— Document excerpt —
○ ○ ○ ○ ○

Playlist: a computer scientist’s choices

Written by Steve Furber (1971)

6 min read

ICL Professor of Computer Engineering at the University of Manchester Steve Furber (1971) summarises his career so far, from making his first computer models in the 1970s and developing the ARM microprocessor in the 1980s to his present research using neuromorphic models of neurons and synapses to better understand the brain.


I came up to St John’s to read maths (this involved very little reading) in 1971, stuck around for Part III, and then took a PhD in aerodynamics. After those seven years at St John’s I took up the Rolls Royce Research Fellowship at Emmanuel. During my PhD and Research Fellowship I got drawn into the Cambridge University Processor Group – a student society for folk who liked making computers for fun.

I made computers that were useful in my aerodynamics research and for writing my PhD thesis. This led to a peripheral involvement with the embryonic Acorn Computers company, which I joined full-time at the end of my Research Fellowship.

○ ○ ○ ○ ○

— What you are asked to do —
In the piece on Steve Furber's career, copy the passage that starts at "Playlist: a computer" and ends at "computers for fun." word for word.

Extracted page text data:
○ ○ ○ ○ ○

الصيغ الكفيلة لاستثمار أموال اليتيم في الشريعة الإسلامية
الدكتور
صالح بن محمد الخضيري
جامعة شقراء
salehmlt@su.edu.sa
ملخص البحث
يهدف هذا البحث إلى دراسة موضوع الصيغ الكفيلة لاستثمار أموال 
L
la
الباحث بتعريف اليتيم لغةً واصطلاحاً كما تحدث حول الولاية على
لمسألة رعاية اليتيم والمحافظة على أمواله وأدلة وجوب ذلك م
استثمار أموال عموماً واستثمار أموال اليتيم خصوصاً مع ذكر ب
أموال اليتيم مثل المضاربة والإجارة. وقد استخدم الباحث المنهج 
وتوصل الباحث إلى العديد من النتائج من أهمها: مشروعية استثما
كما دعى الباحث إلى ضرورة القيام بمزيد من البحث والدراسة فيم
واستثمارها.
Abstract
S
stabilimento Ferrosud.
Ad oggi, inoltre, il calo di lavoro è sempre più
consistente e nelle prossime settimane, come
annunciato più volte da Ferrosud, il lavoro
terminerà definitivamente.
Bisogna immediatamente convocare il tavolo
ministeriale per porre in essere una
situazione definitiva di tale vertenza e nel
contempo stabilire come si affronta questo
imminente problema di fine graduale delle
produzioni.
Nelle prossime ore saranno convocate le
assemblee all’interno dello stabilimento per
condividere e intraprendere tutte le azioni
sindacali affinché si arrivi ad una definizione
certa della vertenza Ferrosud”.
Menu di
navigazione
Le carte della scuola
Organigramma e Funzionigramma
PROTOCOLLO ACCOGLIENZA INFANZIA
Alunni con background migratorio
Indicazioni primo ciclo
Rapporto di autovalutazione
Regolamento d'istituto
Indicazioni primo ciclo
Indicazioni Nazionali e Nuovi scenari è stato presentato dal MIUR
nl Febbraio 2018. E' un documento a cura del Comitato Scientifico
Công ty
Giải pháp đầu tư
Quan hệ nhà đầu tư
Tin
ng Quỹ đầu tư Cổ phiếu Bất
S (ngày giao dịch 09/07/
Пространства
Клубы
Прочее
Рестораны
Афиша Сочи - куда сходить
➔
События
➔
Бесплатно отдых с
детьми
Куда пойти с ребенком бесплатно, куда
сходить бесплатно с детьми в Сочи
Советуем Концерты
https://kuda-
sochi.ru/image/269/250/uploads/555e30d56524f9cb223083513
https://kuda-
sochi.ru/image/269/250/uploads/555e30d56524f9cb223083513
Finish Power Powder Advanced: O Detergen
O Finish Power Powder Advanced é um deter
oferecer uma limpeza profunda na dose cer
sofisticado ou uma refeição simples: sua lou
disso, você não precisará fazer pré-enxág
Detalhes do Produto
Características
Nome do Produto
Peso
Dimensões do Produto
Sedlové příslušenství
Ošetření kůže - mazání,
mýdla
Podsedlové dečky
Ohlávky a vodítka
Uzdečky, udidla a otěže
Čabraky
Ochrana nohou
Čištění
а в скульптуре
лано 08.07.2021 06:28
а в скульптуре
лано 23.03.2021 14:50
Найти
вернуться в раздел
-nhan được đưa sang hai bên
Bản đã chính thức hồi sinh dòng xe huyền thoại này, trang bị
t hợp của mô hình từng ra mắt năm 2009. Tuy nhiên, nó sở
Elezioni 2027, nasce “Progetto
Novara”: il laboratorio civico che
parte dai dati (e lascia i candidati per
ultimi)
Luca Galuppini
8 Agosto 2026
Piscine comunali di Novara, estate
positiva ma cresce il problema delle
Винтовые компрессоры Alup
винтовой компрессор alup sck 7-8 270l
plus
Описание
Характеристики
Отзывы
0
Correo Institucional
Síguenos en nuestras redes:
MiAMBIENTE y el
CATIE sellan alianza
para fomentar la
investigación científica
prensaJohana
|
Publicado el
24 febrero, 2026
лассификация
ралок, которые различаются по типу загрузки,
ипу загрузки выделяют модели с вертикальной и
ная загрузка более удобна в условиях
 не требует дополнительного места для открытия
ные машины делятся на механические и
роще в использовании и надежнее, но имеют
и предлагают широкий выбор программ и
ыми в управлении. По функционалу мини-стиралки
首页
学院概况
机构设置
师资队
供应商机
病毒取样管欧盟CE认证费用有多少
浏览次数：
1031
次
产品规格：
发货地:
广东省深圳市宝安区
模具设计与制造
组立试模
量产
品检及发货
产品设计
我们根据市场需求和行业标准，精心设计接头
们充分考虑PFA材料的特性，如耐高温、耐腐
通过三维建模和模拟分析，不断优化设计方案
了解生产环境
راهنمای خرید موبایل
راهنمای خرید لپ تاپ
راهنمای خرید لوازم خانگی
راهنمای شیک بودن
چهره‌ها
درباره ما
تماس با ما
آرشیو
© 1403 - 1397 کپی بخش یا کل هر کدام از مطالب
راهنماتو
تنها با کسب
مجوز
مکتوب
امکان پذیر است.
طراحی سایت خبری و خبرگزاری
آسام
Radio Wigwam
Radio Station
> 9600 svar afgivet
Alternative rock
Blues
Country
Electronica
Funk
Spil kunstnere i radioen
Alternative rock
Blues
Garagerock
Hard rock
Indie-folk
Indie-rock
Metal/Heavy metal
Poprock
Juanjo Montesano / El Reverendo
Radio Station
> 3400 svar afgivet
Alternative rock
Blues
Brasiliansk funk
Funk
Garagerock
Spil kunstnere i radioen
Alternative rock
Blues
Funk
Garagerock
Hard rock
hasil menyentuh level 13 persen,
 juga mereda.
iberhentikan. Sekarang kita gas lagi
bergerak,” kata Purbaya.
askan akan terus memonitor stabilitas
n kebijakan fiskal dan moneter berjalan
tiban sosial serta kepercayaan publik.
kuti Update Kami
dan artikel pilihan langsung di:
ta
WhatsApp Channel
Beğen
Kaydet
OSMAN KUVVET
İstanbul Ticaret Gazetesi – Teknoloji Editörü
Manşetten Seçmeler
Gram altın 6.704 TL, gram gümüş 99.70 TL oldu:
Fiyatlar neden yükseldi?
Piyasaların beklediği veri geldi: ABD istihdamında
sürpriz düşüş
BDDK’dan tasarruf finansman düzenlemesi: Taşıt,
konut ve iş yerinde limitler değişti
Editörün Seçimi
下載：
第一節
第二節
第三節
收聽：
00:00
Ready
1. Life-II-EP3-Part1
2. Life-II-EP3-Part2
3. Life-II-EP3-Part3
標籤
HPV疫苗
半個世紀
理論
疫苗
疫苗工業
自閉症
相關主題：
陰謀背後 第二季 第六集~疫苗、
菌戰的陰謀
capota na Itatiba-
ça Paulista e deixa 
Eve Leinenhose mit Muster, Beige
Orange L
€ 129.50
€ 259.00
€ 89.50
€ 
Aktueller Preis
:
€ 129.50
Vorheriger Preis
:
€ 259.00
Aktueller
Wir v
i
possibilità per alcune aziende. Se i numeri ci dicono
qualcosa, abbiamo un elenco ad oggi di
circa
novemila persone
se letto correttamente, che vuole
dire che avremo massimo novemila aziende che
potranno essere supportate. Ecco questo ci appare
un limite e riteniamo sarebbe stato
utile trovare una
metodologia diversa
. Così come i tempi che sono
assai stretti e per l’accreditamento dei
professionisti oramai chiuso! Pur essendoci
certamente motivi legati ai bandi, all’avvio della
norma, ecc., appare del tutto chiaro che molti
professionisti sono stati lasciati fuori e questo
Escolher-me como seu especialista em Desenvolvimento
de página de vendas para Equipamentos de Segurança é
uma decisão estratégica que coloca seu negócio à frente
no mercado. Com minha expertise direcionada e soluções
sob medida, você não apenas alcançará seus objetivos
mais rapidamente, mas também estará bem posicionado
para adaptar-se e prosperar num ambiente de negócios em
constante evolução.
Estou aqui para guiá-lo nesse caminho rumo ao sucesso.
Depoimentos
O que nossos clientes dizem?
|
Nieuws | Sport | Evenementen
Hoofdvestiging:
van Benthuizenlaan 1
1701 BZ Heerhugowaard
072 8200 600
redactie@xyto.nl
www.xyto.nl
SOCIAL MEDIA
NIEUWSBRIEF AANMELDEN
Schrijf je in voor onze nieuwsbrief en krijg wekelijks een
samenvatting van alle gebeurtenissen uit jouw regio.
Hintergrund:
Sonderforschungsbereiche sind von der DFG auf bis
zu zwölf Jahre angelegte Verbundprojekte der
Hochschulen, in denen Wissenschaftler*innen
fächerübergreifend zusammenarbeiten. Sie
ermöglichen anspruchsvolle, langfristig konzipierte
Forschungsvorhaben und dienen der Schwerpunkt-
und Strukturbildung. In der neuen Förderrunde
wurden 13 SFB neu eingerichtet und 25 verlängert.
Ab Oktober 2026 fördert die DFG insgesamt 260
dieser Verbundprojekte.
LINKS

○ ○ ○ ○ ○

— Output of the exercise —
Playlist: a computer scientist’s choices

Written by Steve Furber (1971)

6 min read

ICL Professor of Computer Engineering at the University of Manchester Steve Furber (1971) summarises his career so far, from making his first computer models in the 1970s and developing the ARM microprocessor in the 1980s to his present research using neuromorphic models of neurons and synapses to better understand the brain.


I came up to St John’s to read maths (this involved very little reading) in 1971, stuck around for Part III, and then took a PhD in aerodynamics. After those seven years at St John’s I took up the Rolls Royce Research Fellowship at Emmanuel. During my PhD and Research Fellowship I got drawn into the Cambridge University Processor Group – a student society for folk who liked making computers for fun.